Well, like I said, one is having an impact on public education. Another is finances. The state pays 80 percent of our costs, but we have to raise the other 20. We have a lot to learn from the United States about fundraising. And that’s a kind of solidarity. You see that Fe y Alegría does good things. We want to improve education in this country. Support us. The United States supports more public service institutions with private donations than any other country. When you donate to an institution, you’re buying [into] its mission. Now, what I’m interested in is that you support me in some way. I want you to be my ally, my partner. So, it’s a kind of solidarity. You won’t be working in the school alongside me, but you’ve made the choice to buy into it.

Do you think that it’s easier to integrate poor students into the student body at the university level?

Yes, because the students are older and more mature. Everyone says that adolescents are rebels, iconoclasts, rule-breakers. That’s just not true. They are the single most normalized group, completely boxed in. Kids have norms.
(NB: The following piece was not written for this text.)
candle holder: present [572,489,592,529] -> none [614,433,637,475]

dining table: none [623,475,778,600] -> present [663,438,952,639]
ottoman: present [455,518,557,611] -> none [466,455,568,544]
I think so much of marginalization is rooted in fear of the unknown. People are afraid of it. While I was working with older students [earlier in my career], I used to talk with them about issues of discrimination and try to get them to move beyond it. But you can really only do that starting at age fifteen. Before that, the bullying is so severe, especially between the ages of nine and twelve. When they’re older they understand ideas like intimacy and friendship a bit more.

Here in Peru, the universities are democratizing instruments much more than the pre-university schools are.

Does the state have any scholarship programs here in Peru?

This year the government put in place a system called Scholarship 18. It’s quite a bit of money. Antonio Ruiz de Montoya University has some students who are on those scholarships. It’s for all of the universities in Peru.